*TUGAS YANG DIBERIKAN*.
Salin kembali tanpa perubahan bagian teks tentang resonansi dan kebaikan di bawah ini, mulai dari "Mengubah Keburukan Menjadi Kebaikan adalah" sampai dengan "menciptakan getaran pertama.".
━━━━━ TEKS YANG DITAMPILKAN
Mengubah Keburukan Menjadi Kebaikan adalah Menciptakan Resonansi
June 19, 2014 . by rudicahyo . in Inspirasi (Insert) . 0 Comments
Seperti resonansi dalam fisika, berbuat baik juga menularkan getaran dari seseorang kepada yang lain. Dalam mengubah keburukan menjadi kebaikan, kita seperti sedang menciptakan getaran pertama.

Menciptakan kebaikan adalah membuat resonansi. Risma telah memulai getaran yang pertama (foto: tempo.co)
Berbuat baik itu sebenarnya mudah. Kita seperti sedang menabuh, meniup, menggesek, atau memetik sebuah alat musik. Namun ketika lingkungan sudah berisik, maka menciptakan harmoni pada ketukan pertama adalah tantangan yang berat luar biasa. Sebuah resonansi baru akan berhadapan dengan resonansi lama yang sudah familiar. Inilah kejadiannya saat kebaikan pertama diciptakan.
Resonansi sendiri dapat diartikan proses bergetarnya suatu benda dikarenakan ada benda lain yang bergetar. Ini terjadi karena sebuah benda bergetar pada frekuensi yang sama (atau kelipatan bilangan bulat dari frekuensi tersebut) dengan benda yang dipengaruhi. Resonansi bunyi menyebabkan suara bertambah nyaring. Karena itulah alat musik dibuat dengan memanfaatkan prinsip ini, yaitu dengan membuat kolom udara dalam alat musik tersebut. Apa hubungannya dengan menciptakan kebaikan?
━━━━━━━━━━
━━━━━ ISI DATA
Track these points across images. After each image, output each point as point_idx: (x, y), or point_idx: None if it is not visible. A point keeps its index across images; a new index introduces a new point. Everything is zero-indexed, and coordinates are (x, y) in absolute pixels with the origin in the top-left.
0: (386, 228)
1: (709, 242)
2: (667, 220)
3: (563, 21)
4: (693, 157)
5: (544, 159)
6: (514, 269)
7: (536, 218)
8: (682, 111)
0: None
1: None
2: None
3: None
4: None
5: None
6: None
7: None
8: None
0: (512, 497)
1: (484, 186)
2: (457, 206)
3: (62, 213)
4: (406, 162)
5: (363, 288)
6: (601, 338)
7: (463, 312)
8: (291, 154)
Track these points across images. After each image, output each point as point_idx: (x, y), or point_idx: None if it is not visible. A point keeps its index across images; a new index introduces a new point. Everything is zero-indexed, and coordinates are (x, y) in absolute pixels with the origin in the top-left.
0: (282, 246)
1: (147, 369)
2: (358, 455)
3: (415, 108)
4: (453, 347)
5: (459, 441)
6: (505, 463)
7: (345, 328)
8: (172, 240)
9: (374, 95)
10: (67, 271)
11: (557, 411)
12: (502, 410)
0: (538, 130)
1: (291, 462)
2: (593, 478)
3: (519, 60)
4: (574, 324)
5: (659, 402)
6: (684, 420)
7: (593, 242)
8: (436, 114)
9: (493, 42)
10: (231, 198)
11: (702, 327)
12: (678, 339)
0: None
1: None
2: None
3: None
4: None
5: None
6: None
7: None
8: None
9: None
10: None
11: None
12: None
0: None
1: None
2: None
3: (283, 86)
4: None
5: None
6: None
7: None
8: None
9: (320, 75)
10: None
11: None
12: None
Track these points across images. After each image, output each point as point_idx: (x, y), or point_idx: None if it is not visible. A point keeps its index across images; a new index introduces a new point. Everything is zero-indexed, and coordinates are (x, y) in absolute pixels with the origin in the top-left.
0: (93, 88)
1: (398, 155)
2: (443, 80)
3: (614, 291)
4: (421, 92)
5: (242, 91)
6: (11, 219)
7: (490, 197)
━━━━━━━━━━
*JAWABAN TUGAS*.
Mengubah Keburukan Menjadi Kebaikan adalah Menciptakan Resonansi
June 19, 2014 . by rudicahyo . in Inspirasi (Insert) . 0 Comments
Seperti resonansi dalam fisika, berbuat baik juga menularkan getaran dari seseorang kepada yang lain. Dalam mengubah keburukan menjadi kebaikan, kita seperti sedang menciptakan getaran pertama.